自然な流れで互いに将来を意識し始めたけれど、
学生から社会人へと人生でも大きなターニングポイントにふたりともいて、
どんどん消耗し、疲弊していった。
会いたいときに会えない。声を聴くのもままならない。
話したいことも満足に話せない。
互いに負担になりたくないがゆえに、小さな嘘が増えた。
結局、あっさりと(でもない、自分的には)ダメになってしまった。
それでも、互いに嫌いになって別れを選んだわけではなかったから、
近況報告とかベタな口実で連絡を取り合っていた。
互いに次の恋には進めずにいた。
今思えばそうやって互いに束縛していた向きはあったかもしれない。
状況は変わらないし、変える勇気も持てなかったのに変わりたかった。
変わればまたやり直せるかも、とも思っていたんだと思う。
でも、どんな理由であれ、いったんダメになったらもとに戻れないこともわかっていた。多分同じ状況になったらきっと同じ選択をして自滅する。
そんなこんなで1年くらい経ったころ、彼が東京赴任になった。
「本当は一緒に来てほしいと言いたいけど、言えない。あなたも一緒に行くとは言えないでしょ?」と言われた。

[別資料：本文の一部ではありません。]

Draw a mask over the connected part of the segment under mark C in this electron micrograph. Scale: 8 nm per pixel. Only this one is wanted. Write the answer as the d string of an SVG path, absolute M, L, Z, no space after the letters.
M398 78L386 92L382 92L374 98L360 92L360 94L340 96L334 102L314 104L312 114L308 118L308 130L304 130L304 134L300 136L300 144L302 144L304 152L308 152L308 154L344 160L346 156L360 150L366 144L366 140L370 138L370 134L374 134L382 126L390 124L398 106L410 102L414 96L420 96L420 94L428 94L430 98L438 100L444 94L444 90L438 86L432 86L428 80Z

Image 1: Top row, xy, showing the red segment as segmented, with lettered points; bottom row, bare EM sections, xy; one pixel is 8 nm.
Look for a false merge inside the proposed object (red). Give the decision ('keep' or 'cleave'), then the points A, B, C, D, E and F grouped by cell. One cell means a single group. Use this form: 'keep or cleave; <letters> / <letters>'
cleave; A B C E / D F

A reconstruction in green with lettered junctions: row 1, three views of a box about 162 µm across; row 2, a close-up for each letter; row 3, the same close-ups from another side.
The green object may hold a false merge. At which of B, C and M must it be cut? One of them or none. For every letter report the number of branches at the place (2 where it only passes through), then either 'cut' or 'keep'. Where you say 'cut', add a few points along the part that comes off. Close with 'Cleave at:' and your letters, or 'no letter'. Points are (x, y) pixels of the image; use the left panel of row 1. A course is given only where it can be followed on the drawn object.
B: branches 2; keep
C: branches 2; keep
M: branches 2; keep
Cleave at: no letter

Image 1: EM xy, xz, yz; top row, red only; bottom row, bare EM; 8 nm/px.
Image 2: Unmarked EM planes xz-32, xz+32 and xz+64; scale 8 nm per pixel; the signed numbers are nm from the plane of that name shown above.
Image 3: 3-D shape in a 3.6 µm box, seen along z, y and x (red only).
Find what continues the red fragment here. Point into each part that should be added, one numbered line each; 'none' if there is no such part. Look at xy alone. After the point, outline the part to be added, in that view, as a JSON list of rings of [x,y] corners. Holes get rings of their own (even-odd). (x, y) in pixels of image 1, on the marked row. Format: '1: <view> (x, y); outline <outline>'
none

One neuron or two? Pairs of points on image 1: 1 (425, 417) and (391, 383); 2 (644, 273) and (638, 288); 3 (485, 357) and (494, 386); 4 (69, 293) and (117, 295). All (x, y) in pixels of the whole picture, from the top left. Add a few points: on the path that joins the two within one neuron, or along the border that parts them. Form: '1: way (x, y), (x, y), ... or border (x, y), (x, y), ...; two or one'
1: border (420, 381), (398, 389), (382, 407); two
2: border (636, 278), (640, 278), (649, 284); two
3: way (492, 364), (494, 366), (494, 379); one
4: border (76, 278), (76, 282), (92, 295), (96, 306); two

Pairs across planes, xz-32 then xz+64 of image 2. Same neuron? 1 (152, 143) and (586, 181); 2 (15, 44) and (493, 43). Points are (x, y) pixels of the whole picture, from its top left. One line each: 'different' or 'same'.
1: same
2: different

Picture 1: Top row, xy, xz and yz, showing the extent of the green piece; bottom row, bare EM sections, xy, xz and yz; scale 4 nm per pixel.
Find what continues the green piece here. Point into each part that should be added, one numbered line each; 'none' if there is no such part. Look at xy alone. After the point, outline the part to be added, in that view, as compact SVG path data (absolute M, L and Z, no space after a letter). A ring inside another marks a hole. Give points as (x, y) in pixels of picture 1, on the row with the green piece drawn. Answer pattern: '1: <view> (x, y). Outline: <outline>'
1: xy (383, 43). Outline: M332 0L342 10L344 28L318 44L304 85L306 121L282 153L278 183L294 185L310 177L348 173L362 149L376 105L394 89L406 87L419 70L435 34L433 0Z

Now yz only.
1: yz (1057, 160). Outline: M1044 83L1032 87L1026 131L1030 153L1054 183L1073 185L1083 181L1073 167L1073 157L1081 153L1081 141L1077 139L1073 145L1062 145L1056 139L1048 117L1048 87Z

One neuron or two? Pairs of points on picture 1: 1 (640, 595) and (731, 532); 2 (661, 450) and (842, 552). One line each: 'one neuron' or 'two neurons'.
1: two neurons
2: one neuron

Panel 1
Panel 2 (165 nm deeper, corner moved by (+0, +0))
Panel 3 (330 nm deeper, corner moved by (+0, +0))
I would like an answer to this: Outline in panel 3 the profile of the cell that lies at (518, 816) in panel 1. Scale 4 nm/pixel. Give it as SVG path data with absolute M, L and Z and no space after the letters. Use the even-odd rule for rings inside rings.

私は卑怯な人間なので、いつも最後は相手にゆだねてしまう。
彼は私のそんな性格も十分知っていたので、切り出してくれた。
そして、改めてもう戻れないことをお互いがお互いに理解してしまった。
東京に行くタイミングで電話番号を変えようと思う、と言われたので、
新しい番号は教えなくていいよ、と言った。
結局それが最後になった。
終わりはいつもあっけない。
ほどなく夫と出会った。
私は元恋人は全員不幸であれ、と思っているけど、
彼に対しては不思議とそうは思えない。
もう会えないし、多分死ぬまで会うことはないけど、
どこかで幸せに生きてくれていたらいいな、と思う。
思い出は色あせつつも美化されるものだと知っているけど、
結局何が正解だったのかは今もよくわからないし、
遠距離恋愛を成就させた方は尊敬している。